What you are asked to do: For the word "background", determine how many lines of the entries below contain it, and give only that number.

Code change snippets:

- Opening Delimiter -

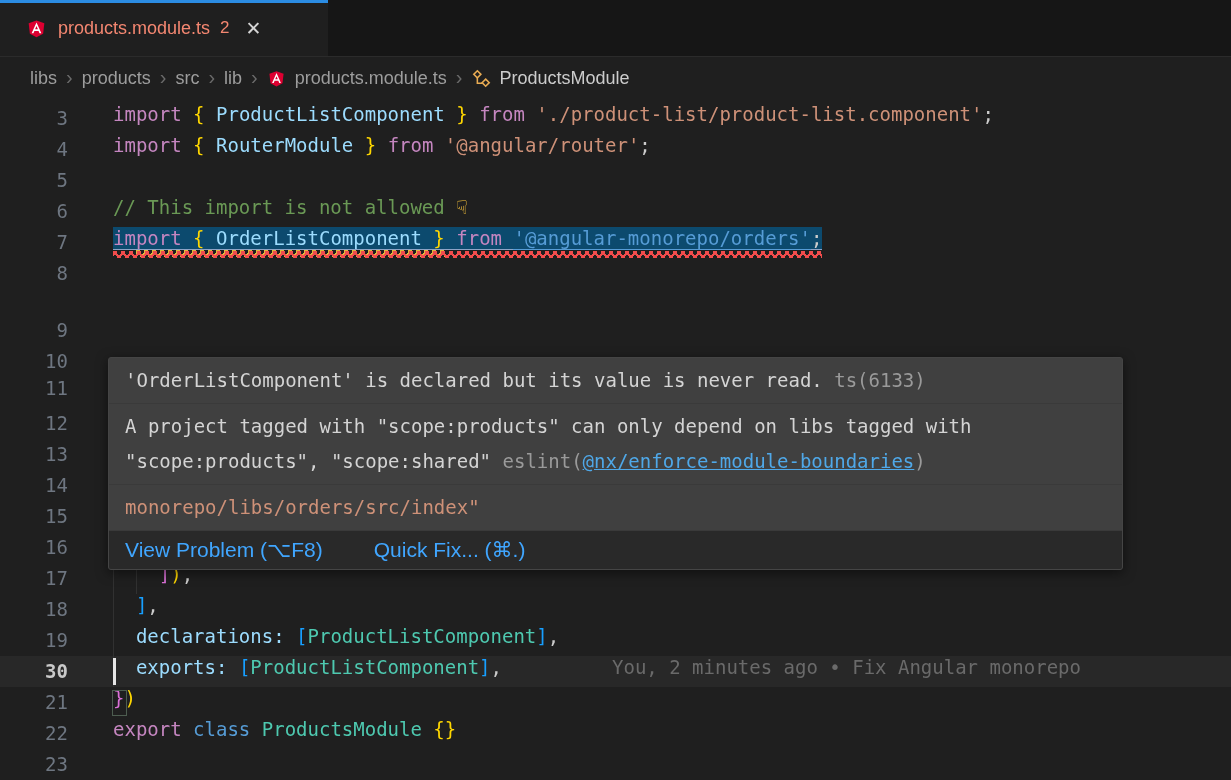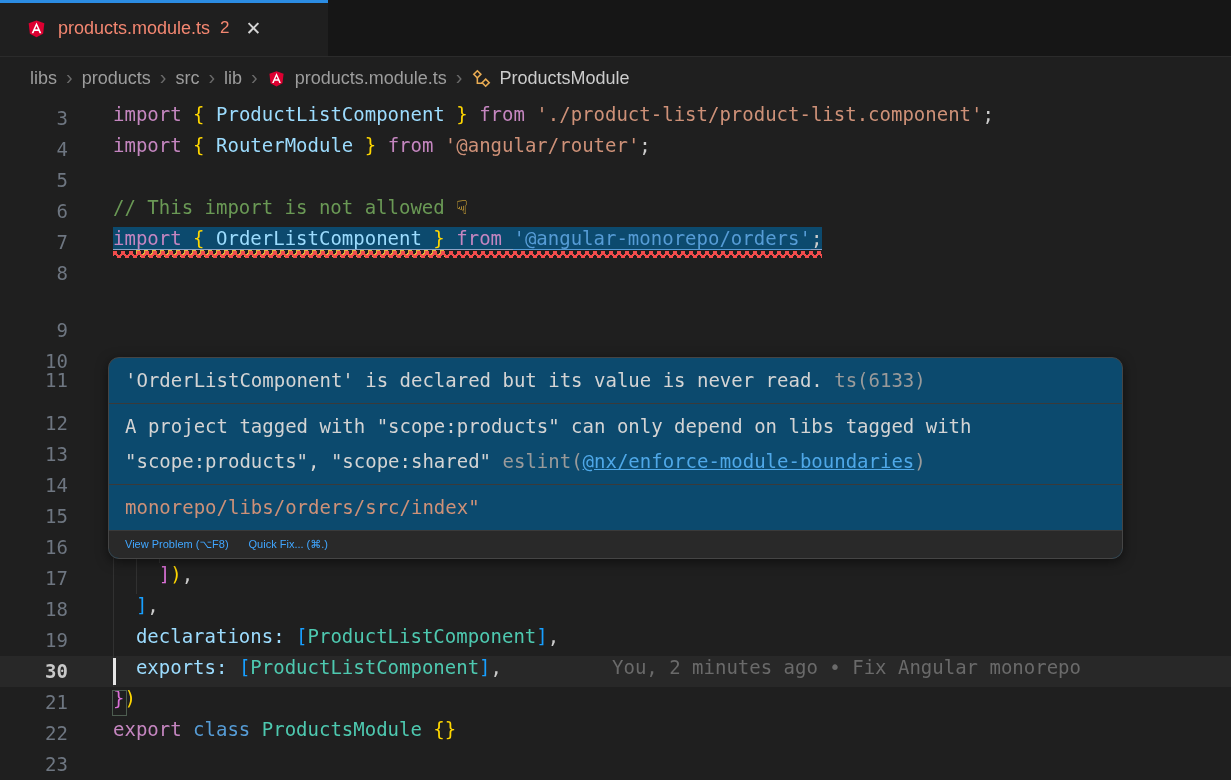--- a/index.html
+++ b/index.html
@@ -43,32 +43,32 @@
        linear-gradient(-45deg,transparent 40%,#f14c4c 40%,#f14c4c 60%,transparent 60%);}
   .squiggle.warning{bottom:1px;background-image:
        linear-gradient(45deg,transparent 40%,#e2b73d 40%,#e2b73d 60%,transparent 60%),
        linear-gradient(-45deg,transparent 40%,#e2b73d 40%,#e2b73d 60%,transparent 60%);}
   .bmatch{position:absolute;top:3px;width:13px;height:24px;border:1px solid #4d5d50;}
   #cursor{position:absolute;width:3px;height:27px;background:#e6e6e6;}
   .blame{position:absolute;left:612px;height:31px;line-height:31px;color:#6a6a6a;
        font:19px "DejaVu Sans Mono",monospace;white-space:pre;}
 
   
-  #hover{position:absolute;left:108px;top:257px;width:1015px;background:#0c4a6e;
-       border:1px solid #454545;border-radius:11px;box-shadow:0 3px 12px rgba(0,0,0,.5);
+  #hover{position:absolute;left:108px;top:257px;width:1015px;background:#404040;
+       border:1px solid #454545;border-radius:3px;box-shadow:0 3px 12px rgba(0,0,0,.5);
        overflow:hidden;z-index:5;box-sizing:border-box;}
   .hover-section{padding:5px 16px;border-bottom:1px solid #3a3a3a;
        font:19px "DejaVu Sans Mono",monospace;color:#d4d4d4;}
   .hover-line{line-height:35px;white-space:pre-wrap;}
   .seg-muted{color:#9a9a9a;}
   .seg-link{color:#4fa8e8;text-decoration:underline;cursor:pointer;}
   .seg-kw{color:#569cd6;}
   .seg-str{color:#ce9178;}
-  #hover-actions{background:#292929;padding:7px 16px;display:flex;gap:20px;
-       font-size:11px;color:#40a6ff;}
+  #hover-actions{background:#292929;padding:7px 16px;display:flex;gap:51px;
+       font-size:21px;color:#40a6ff;}
   #hover-actions .action{cursor:pointer;}
 
   .ng-icon{display:inline-block;flex:0 0 auto;}
 </style>
 </head>
 <body>
 
 <div id="app">
 
   <div id="tabstrip">
@@ -116,21 +116,21 @@
       </div>
     <div id="gutter-layer">
         <div class="ln" style="top: 3px;">3</div>
         <div class="ln" style="top: 34px;">4</div>
         <div class="ln" style="top: 65px;">5</div>
         <div class="ln" style="top: 96px;">6</div>
         <div class="ln" style="top: 127px;">7</div>
         <div class="ln" style="top: 158px;">8</div>
         <div class="ln" style="top: 215px;">9</div>
         <div class="ln" style="top: 246px;">10</div>
-        <div class="ln" style="top: 265px;">11</div>
+        <div class="ln" style="top: 273px;">11</div>
         <div class="ln" style="top: 308px;">12</div>
         <div class="ln" style="top: 339px;">13</div>
         <div class="ln" style="top: 370px;">14</div>
         <div class="ln" style="top: 401px;">15</div>
         <div class="ln" style="top: 432px;">16</div>
         <div class="ln" style="top: 463px;">17</div>
         <div class="ln" style="top: 494px;">18</div>
         <div class="ln" style="top: 525px;">19</div>
         <div class="ln cur" style="top: 556px;">30</div>
         <div class="ln" style="top: 587px;">21</div>

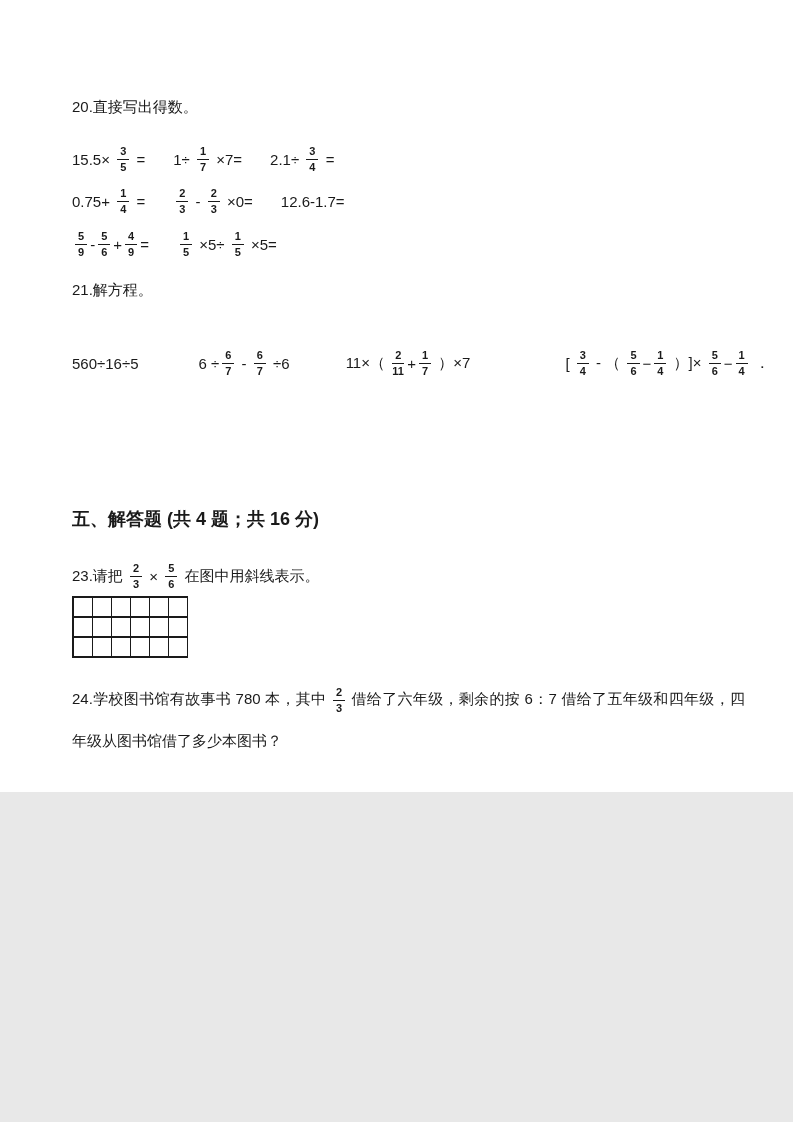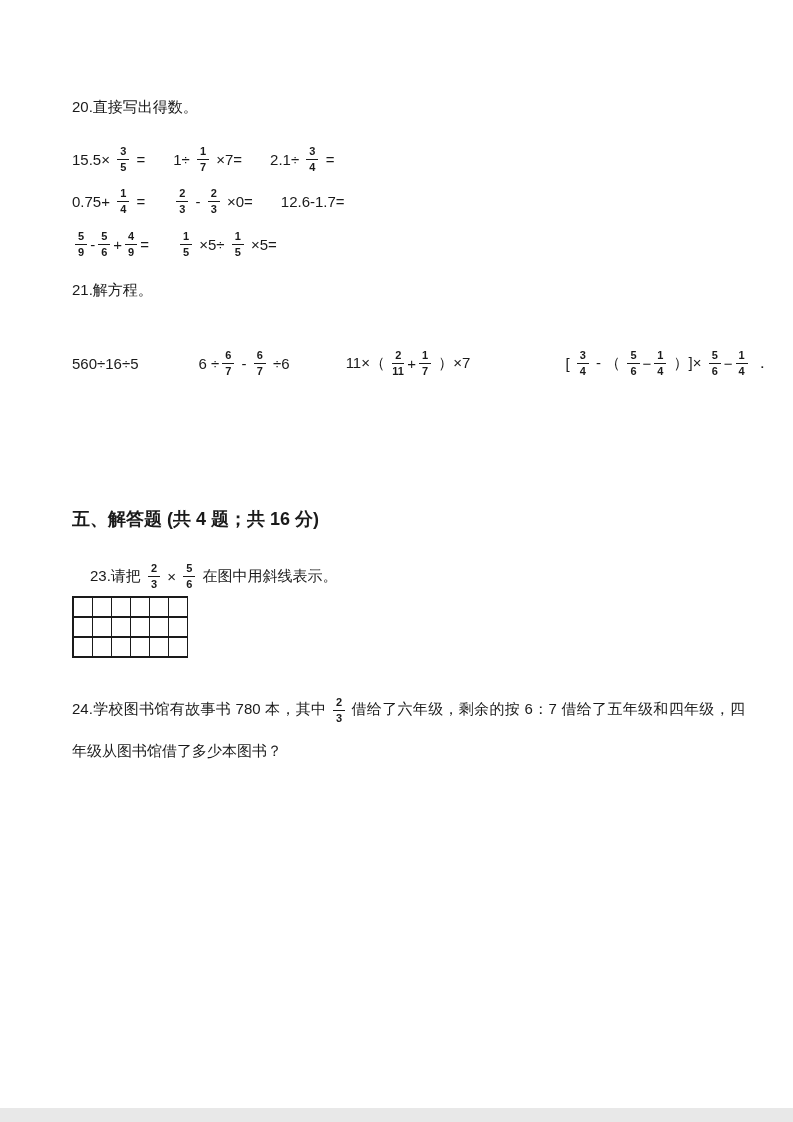--- a/index.html
+++ b/index.html
@@ -1,18 +1,18 @@
 <!DOCTYPE html>
 <html><head>
 <meta charset="utf-8">
 <style>
   html,body{margin:0;padding:0;background:#e8e8e8;}
   .page{
     position:relative;
-    width:793px;height:1108px;
+    width:793px;height:792px;
     margin:0 auto;
     background:#ffffff;
     color:#1a1a1a;
     font-family:"Liberation Sans","DejaVu Sans",sans-serif;
     box-sizing:border-box;
     padding:97px 48px 0 72px;
     overflow:hidden;
   }
   .qtitle{font-size:15px;line-height:20px;}
   .mrow{display:flex;align-items:center;height:36px;font-size:15px;}
@@ -31,28 +31,28 @@
   #q21-title{margin-top:18px;}
   .q21-row{margin-top:22px;display:flex;font-size:15px;line-height:20px;}
   .q21-row .eq-1{width:156px;}
   .q21-row .eq-2{width:179px;}
   #q22-title{margin-top:112px;}
   .q22-row{margin-top:44px;display:flex;height:38px;font-size:15px;gap:40px;}
   .q22-row .e-2{margin-left:20px;}
   .q22-row .e-3{margin-left:16px;}
   .q22-row .e-4{margin-left:55px;}
   .section-title{margin-top:125px;font-size:18px;font-weight:700;line-height:24px;}
-  #q23-line{margin-top:28px;display:inline-flex;align-items:center;height:34px;font-size:15px;margin-left:18px;}
+  #q23-line{margin-top:28px;display:inline-flex;align-items:center;height:34px;font-size:15px;}
   .grid{
     display:grid;margin-top:3px;
     border:1px solid #1a1a1a;
     width:max-content;
   }
   .gcell{width:18px;height:18px;border:0.5px solid #1a1a1a;}
-  #q24{margin-top:30px;font-size:15px;line-height:42px;text-align:justify;}
+  #q24{margin-top:20px;font-size:15px;line-height:42px;text-align:justify;}
   #q24 .frac{margin:0 2px;}
 </style>
 </head>
 <body>
 
 <div class="page">
 
   <div class="qtitle" id="q20-title">20.直接写出得数。</div>
 
   <div class="mrow" id="q20-r1">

- Closing Delimiter -

Task result: 8